Can you update the material by putting "location" wherever "scene" appears, leaving everything else unchanged?
..............................
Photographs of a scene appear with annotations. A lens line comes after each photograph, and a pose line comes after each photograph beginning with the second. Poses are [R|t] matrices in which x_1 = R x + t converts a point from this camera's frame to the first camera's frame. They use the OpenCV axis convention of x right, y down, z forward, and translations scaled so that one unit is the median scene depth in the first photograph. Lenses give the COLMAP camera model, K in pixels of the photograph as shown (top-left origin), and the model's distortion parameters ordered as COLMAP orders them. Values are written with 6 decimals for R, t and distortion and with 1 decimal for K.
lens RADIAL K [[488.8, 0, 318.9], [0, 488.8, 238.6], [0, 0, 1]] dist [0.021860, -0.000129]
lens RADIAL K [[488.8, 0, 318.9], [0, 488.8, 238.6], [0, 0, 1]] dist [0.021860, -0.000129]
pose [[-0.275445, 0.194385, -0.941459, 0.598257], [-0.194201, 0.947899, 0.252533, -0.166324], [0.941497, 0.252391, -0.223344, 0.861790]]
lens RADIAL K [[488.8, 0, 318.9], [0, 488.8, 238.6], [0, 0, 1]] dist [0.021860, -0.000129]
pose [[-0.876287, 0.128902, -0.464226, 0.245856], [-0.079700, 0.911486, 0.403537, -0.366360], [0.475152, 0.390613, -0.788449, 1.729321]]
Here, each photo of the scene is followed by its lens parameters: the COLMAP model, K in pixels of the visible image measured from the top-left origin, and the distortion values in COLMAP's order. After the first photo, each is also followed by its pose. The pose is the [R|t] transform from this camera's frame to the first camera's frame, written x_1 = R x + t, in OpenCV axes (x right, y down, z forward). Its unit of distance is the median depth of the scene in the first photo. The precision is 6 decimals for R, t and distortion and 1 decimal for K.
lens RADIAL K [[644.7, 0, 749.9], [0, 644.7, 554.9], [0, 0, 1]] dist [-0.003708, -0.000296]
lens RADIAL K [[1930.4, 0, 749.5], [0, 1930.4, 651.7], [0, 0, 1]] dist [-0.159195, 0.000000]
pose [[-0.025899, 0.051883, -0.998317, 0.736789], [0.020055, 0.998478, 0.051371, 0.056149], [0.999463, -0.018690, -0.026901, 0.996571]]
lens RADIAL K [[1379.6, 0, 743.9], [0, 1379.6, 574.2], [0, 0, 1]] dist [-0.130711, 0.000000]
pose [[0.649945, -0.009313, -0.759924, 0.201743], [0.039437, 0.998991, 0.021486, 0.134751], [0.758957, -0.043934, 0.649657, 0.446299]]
..............................
• [Reply]
Photographs of a location appear with annotations. A lens line comes after each photograph, and a pose line comes after each photograph beginning with the second. Poses are [R|t] matrices in which x_1 = R x + t converts a point from this camera's frame to the first camera's frame. They use the OpenCV axis convention of x right, y down, z forward, and translations scaled so that one unit is the median location depth in the first photograph. Lenses give the COLMAP camera model, K in pixels of the photograph as shown (top-left origin), and the model's distortion parameters ordered as COLMAP orders them. Values are written with 6 decimals for R, t and distortion and with 1 decimal for K.
lens RADIAL K [[488.8, 0, 318.9], [0, 488.8, 238.6], [0, 0, 1]] dist [0.021860, -0.000129]
lens RADIAL K [[488.8, 0, 318.9], [0, 488.8, 238.6], [0, 0, 1]] dist [0.021860, -0.000129]
pose [[-0.275445, 0.194385, -0.941459, 0.598257], [-0.194201, 0.947899, 0.252533, -0.166324], [0.941497, 0.252391, -0.223344, 0.861790]]
lens RADIAL K [[488.8, 0, 318.9], [0, 488.8, 238.6], [0, 0, 1]] dist [0.021860, -0.000129]
pose [[-0.876287, 0.128902, -0.464226, 0.245856], [-0.079700, 0.911486, 0.403537, -0.366360], [0.475152, 0.390613, -0.788449, 1.729321]]
Here, each photo of the location is followed by its lens parameters: the COLMAP model, K in pixels of the visible image measured from the top-left origin, and the distortion values in COLMAP's order. After the first photo, each is also followed by its pose. The pose is the [R|t] transform from this camera's frame to the first camera's frame, written x_1 = R x + t, in OpenCV axes (x right, y down, z forward). Its unit of distance is the median depth of the location in the first photo. The precision is 6 decimals for R, t and distortion and 1 decimal for K.
lens RADIAL K [[644.7, 0, 749.9], [0, 644.7, 554.9], [0, 0, 1]] dist [-0.003708, -0.000296]
lens RADIAL K [[1930.4, 0, 749.5], [0, 1930.4, 651.7], [0, 0, 1]] dist [-0.159195, 0.000000]
pose [[-0.025899, 0.051883, -0.998317, 0.736789], [0.020055, 0.998478, 0.051371, 0.056149], [0.999463, -0.018690, -0.026901, 0.996571]]
lens RADIAL K [[1379.6, 0, 743.9], [0, 1379.6, 574.2], [0, 0, 1]] dist [-0.130711, 0.000000]
pose [[0.649945, -0.009313, -0.759924, 0.201743], [0.039437, 0.998991, 0.021486, 0.134751], [0.758957, -0.043934, 0.649657, 0.446299]]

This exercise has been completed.